O Conselho da Europa, guardião dos direitos humanos e da democracia no continente, é composto por 612 parlamentares de seus 46 Estados-membros, além de três países observadores: Canadá, Israel e México.
A presidente da APCE, Petra Bayr, afirmou em um comunicado à imprensa que a votação do Knesset sobre a lei na segunda-feira "coloca em sério risco o status de observador de Israel".
Essa votação "distancia Israel dos valores do Conselho da Europa, que rejeita a pena de morte em qualquer lugar e sob quaisquer circunstâncias", explicou ela.
"Espero que a Suprema Corte de Israel a rejeite", acrescentou.
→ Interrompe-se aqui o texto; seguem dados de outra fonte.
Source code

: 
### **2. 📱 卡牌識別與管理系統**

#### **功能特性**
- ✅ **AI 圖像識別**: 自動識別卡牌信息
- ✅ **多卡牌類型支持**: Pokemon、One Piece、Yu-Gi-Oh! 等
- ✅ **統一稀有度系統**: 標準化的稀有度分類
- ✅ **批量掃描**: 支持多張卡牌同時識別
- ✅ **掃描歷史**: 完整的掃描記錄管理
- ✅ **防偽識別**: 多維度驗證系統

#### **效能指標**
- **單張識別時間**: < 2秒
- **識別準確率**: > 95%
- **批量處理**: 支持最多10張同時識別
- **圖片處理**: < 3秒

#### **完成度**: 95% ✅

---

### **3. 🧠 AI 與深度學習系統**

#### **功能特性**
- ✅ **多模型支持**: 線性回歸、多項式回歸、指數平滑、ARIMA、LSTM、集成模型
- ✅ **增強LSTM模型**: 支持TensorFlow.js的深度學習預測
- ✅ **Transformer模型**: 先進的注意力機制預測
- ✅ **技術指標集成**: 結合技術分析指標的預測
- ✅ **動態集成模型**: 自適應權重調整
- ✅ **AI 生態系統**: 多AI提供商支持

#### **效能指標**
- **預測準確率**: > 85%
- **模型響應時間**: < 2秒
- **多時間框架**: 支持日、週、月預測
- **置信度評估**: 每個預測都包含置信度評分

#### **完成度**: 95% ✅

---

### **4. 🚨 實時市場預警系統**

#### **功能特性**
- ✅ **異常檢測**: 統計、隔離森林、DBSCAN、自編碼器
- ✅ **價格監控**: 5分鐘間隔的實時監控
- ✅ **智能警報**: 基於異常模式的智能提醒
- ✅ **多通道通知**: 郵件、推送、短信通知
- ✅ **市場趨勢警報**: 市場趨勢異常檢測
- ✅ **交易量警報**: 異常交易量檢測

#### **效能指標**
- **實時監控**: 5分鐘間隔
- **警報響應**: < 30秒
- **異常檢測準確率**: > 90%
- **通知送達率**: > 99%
Segundo ela, a questão poderá ser debatida durante uma sessão da APCE em 22 de abril em Estrasburgo (nordeste da França).
O secretário-geral do Conselho da Europa, Alain Berset, já havia denunciado na segunda-feira um "grave retrocesso" após a votação no Parlamento israelense.
A pena de morte existe em Israel, mas foi aplicada apenas duas vezes: em 1948, pouco depois da criação do Estado, contra um capitão do exército acusado de alta traição, e em 1962, quando o criminoso de guerra nazista Adolf Eichmann foi enforcado.